David empezó a quitarse la ropa, luego se detuvo.

—¿No deberíamos presentar primero a nuestros anfitriones? —preguntó.

—Desde luego —dijo ella, pasándose el vestido por encima de los hombros; su ropa interior era blanca y de encaje—. Carla James, éste es Silas Luper, el hombre con el que vas a casarte.

—¡Qué! —exclamaron David y Silas al mismo tiempo.

Silv se encogió de hombros, luego volvió a sonreír, picaresca.

—Lo siento si he estropeado la sorpresa —dijo—. Cuando me… trasladé con Carla, comprobé su historia, y descubrí que en 1856 se casó con un marino itinerante llamado Silas Luper, el año después de que instalaran la Fresnel.

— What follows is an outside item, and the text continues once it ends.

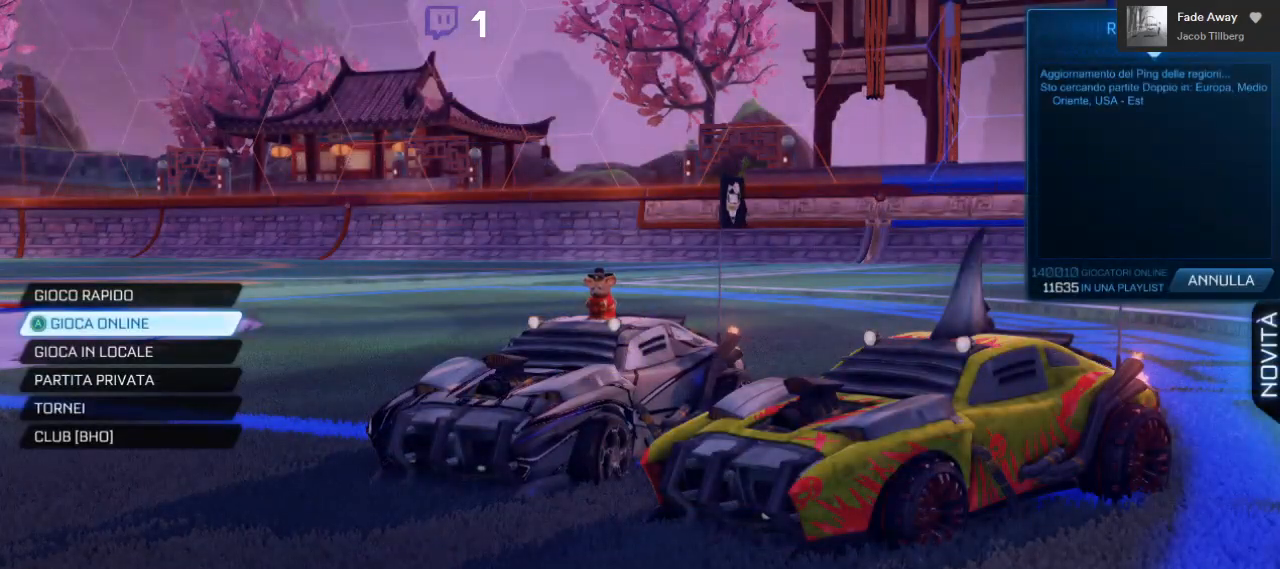
{"buttons": [], "left_stick": "center", "right_stick": "center", "events": []}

No quise inmiscuirme en su vida después de eso, así que supuse que me quedaría aquí hasta entonces.

¡Yo no voy a casarme con nadie!

No puedes luchar contra las leyes, amigo.

David extendió la mano hacia la mujer y la ayudó a quitarse el vestido. Silas estaba excitado como un escolar en su primera cita cuando contempló su belleza abrirse ante él. David se sintió feliz por fin y Silas…, Silas se enamoró antes de que terminaran de quitarse los pantalones.

Hicieron el amor en lo alto del faro, como si lo hubieran inventado. Su amor tenía la pasión de los expertos y la emoción de los aficionados. Su amor era recuerdos compartidos y el misterio de los océanos. Era nudos de marinero y poesía solitaria y noches en la Malmaison. Hicieron el amor durante horas, y luego bajaron y Carla preparó la cena.

Volvieron a hacer el amor en la cama esa noche, mientras el faro expulsaba su ritmo a la oscuridad y la campana de la niebla doblaba a causa de la bruma. Y a Silas no se le volvió a ocurrir que debiera volver a su barco o dejar ese lugar nunca jamás.